Apple CEO Tim Cook On The NSA: 'Much Of What Has Been Said Isn't True'

In a segment on ABC’s World News, Apple CEO Tim Cook flat out insisted that the there was no “back door” that gave the NSA access to snoop in Apple’s cloud.

But he still thinks the public needs to know more about what the NSA is doing, and if they did, they would feel better about it, Cook told ABC News anchor David Muir.

Here’s how the conversation went:

David Muir: What is your biggest concern — with the surveillance program here in this country?

Tim Cook: “I’ve been pushing very, very hard to open the books and be totally transparent. Much of what has been said isn’t true; there is no back door. The government doesn’t have access to our servers. They would have to cart us out in a box for that. And that just will not happen. We feel that — strongly about it. But I do want to be transparent, because I think transparency would help put everything in perspective.”
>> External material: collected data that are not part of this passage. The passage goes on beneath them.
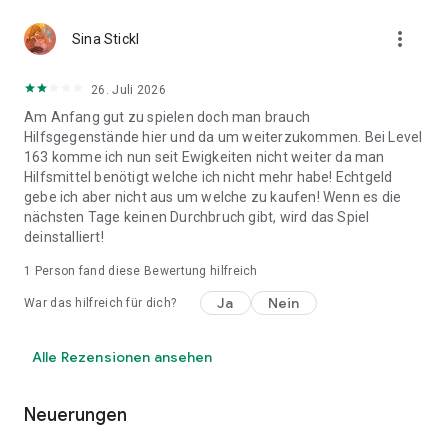
more_vert
Sina Stickl
26. Juli 2026
Am Anfang gut zu spielen doch man brauch
Hilfsgegenstände hier und da um weiterzukommen. Bei Level
163 komme ich nun seit Ewigkeiten nicht weiter da man
Hilfsmittel benötigt welche ich nicht mehr habe! Echtgeld
gebe ich aber nicht aus um welche zu kaufen! Wenn es die
nächsten Tage keinen Durchbruch gibt, wird das Spiel
deinstalliert!
1 Person fand diese Bewertung hilfreich
Ja
Nein
War das hilfreich für dich?
Alle Rezensionen ansehen
Neuerungen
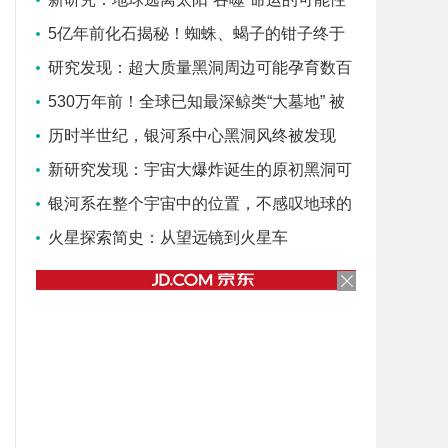
增大
5亿年前化石揭秘！蜘蛛、蝎子的钳子终于
找到演化源头
研究发现：超大质量黑洞周边可能孕育数百
万颗行星
530万年前！全球已知最深鲸类“大墓地” 被
发现
历时半世纪，银河系中心黑洞风终被发现
新研究发现：宇宙大爆炸诞生的原初黑洞可
演化成白洞
银河系在整个宇宙中的位置，不感叹地球的
渺小，感叹银河系的渺小！
火星探索简史：从望远镜到火星车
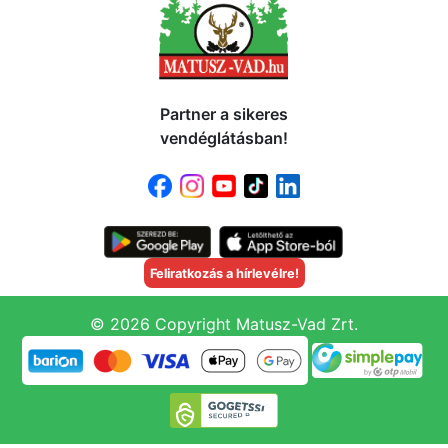
Partner a sikeres
vendéglátásban!
Feliratkozás a hírlevélre!
© 2026 Copyright Matusz-Vad Zrt.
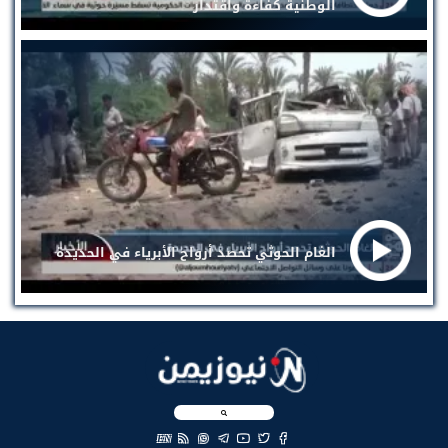
الوطنية كفاءة واقتدار
الغام الحوثي تحصد أرواح الأبرياء في الحديدة
EN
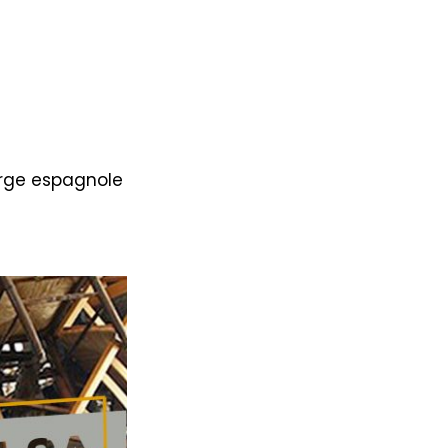
erge espagnole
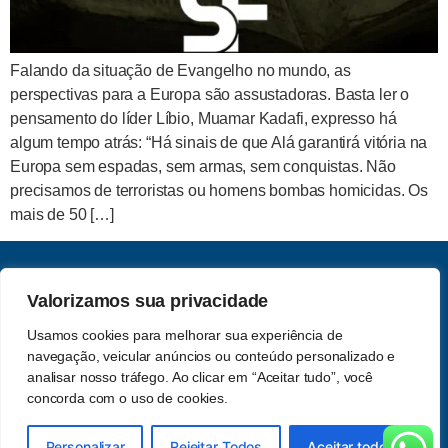
Falando da situação de Evangelho no mundo, as
perspectivas para a Europa são assustadoras. Basta ler o
pensamento do líder Líbio, Muamar Kadafi, expresso há
algum tempo atrás: “Há sinais de que Alá garantirá vitória na
Europa sem espadas, sem armas, sem conquistas. Não
precisamos de terroristas ou homens bombas homicidas. Os
mais de 50 […]
CNPJ: 62.357.060.0001-13
Valorizamos sua privacidade
Saber e Fé Teologia LTDA
Usamos cookies para melhorar sua experiência de
Acompanhe-nos nas redes
navegação, veicular anúncios ou conteúdo personalizado e
Política de Privacidade
sociais
analisar nosso tráfego. Ao clicar em “Aceitar tudo”, você
concorda com o uso de cookies.
© 2026 Saber e Fé. Todos os
Feito por
Attrio Studio
Personalizar
Rejeitar Todos
Aceitar todos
David Muir: “Do you think Americans, Tim, would be more at ease if you could tell them more?”

Tim Cook: “I do.”

Cook’s response mirrors Apple’s statement from December after news broke that the NSA has the capability to install spyware on all of the company’s devices. At the time Apple said:

“Apple has never worked with the NSA to create a backdoor in any of our products, including iPhone. Additionally, we have been unaware of this alleged NSA program targeting our products. We care deeply about our customers’ privacy and security. Our team is continuously working to make our products even more secure, and we make it easy for customers to keep their software up to date with the latest advancements. Whenever we hear about attempts to undermine Apple’s industry-leading security, we thoroughly investigate and take appropriate steps to protect our customers. We will continue to use our resources to stay ahead of malicious hackers and defend our customers from security attacks, regardless of who’s behind them.”

As Business Insider’s Jim Edwards pointed out, Apple came close to referring to the NSA as “malicious hackers,” which indicates how angry tech industry giants are over government spying.

Cook wasn’t quite so in-your-face as that, but he clearly thinks there’s much that still needs to be discussed.